How many Frog fans wanna write a blue book response to this one closing sentence?
 

OmniscienceFrog

Full Member
The fact of the matter is that you don't get to be as big as ESPN has gotten, with integrity. You get there with ruthless abandon. They couldn't care less who or what they step on in achieving their goals.
 

toadallytexan

ToadallyTexan
Just the iceburg's tip: She quotes De Fillipo at BC as saying. "We followed TV's --ESPN's--advice" [on expansion]...then notes he backs off the statement. She also notes the lucrative deal ESPN and the ACC currently have. She also notes the BE had turned down ESPN's Billion dollar early [low ball] contract renewal bid. Towards the end of the article, the author again notes DeFillipo's statement and says he offered no reason whatsoever to explain why his first statement could have been in error....and he won't return their calls.

Does she go on to note the evisceration that SU and Pitt's defection did to the BE who spurned the ESPN offer? No Does she look into this BIG apparent conflict of interest? No Instead what she does is simply let the "Veil" again cover the scene. Moreover she ends the piece about how courageous ESPN journalists were in reporting the $400k judgment on Old Freal Nasty because that truth looks bad for their customer, mighty UT.

As if the story wasn't out there for the public to see everywhere else. ESPN would have beem laughed at had they failed to cover this. So we're to feel good about their unexplored possible shenannigens that may have killed a conference because of the counterbalance of this story? PULLEEZE! I say, it's a Whitewash job from an "independent" "Ombudsman" type of source ESPN has admittededly partnered with to critically examine itself.
 

BUGrad95

Active Member
ESPN suggested the Big XII to take WVU because the Big East was viable with WVU, but not with Louisville. That alone shows ESPN's desire to kill the Big East. Not to mention Boston College's revelation. So if by taking WVU, the BE likely goes away, or is just a shell of it's former self, ESPN can be directly linked to it. Most believe Louisville and WVU will end up in the Big XII, but by taking WVU first, it makes getting who ever is left much easier. I suspect lawsuits will be forthcoming should the Big East die. Perhaps the Big East itself, or schools like USF and maybe Cincy, that won't be invited into an AQ conference. UConn and Rutgers will likely be taken by the B1G or ACC.
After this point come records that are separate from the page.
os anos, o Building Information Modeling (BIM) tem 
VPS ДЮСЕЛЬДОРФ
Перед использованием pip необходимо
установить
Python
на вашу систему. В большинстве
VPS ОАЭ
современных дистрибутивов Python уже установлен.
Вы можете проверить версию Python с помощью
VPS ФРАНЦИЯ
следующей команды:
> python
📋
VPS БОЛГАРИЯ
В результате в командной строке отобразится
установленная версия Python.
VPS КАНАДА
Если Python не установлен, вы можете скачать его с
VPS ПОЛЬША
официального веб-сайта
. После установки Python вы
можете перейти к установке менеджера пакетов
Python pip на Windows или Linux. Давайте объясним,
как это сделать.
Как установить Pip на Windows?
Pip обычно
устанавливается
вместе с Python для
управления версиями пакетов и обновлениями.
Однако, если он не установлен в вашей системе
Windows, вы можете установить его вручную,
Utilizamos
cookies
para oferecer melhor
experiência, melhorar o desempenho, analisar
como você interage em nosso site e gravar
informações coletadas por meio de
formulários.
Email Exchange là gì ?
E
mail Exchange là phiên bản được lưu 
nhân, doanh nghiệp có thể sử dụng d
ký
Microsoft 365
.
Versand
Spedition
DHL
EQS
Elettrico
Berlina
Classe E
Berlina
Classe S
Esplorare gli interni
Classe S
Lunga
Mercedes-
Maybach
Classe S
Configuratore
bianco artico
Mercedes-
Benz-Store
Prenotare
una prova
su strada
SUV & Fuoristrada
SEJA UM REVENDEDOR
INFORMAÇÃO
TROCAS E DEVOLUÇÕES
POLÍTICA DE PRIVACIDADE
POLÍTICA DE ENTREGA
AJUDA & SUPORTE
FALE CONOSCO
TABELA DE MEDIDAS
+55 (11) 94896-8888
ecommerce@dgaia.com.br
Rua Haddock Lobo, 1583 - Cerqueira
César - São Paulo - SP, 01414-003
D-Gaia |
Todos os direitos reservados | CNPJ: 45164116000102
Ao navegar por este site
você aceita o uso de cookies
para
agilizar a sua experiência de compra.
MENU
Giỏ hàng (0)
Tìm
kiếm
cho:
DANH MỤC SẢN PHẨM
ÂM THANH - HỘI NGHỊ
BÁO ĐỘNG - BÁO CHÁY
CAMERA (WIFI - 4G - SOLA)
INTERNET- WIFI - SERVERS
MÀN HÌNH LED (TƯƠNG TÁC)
As terrible as this is for some schools, I am glad to be able to watch from the sidelines this time.
 

Kaiser

New Member
My favorite part was the BE spin. She says the BE rejected ESPN's offer which caused Pitt & Syracuse to decide to leave. When in fact the BE rejected ESPN's offer causing ESPN to tell the ACC who to take; thereby gutting the BE as a viable conference and not allowing NBC/Comcast or Fox to sign anything of value.

This woman's story was certainly assigned & approved by the ESPN PR department.
 

Frog-in-law1995

Active Member
As if the story wasn't out there for the public to see everywhere else. ESPN would have beem laughed at had they failed to cover this. So we're to feel good about their unexplored possible shenannigens that may have killed a conference because of the counterbalance of this story? PULLEEZE! I say, it's a Whitewash job from an "independent" "Ombudsman" type of source ESPN has admittededly partnered with to critically examine itself.
Exactly. I'll be less skeptical when ESPiN breaks a story critical of a partner school/conference. In the meantime, I'll keep my old Antitrust casebook on the nightstand as bedtime reading.
I guess we should be glad they reported on this at all, though. I posted the following in another thread two months ago:
I predict that, within 20 years, Chris Berman will be signing diplomas. Would somebody kindly take the bottle of Macallan 18 away from the ESPN ombudsman?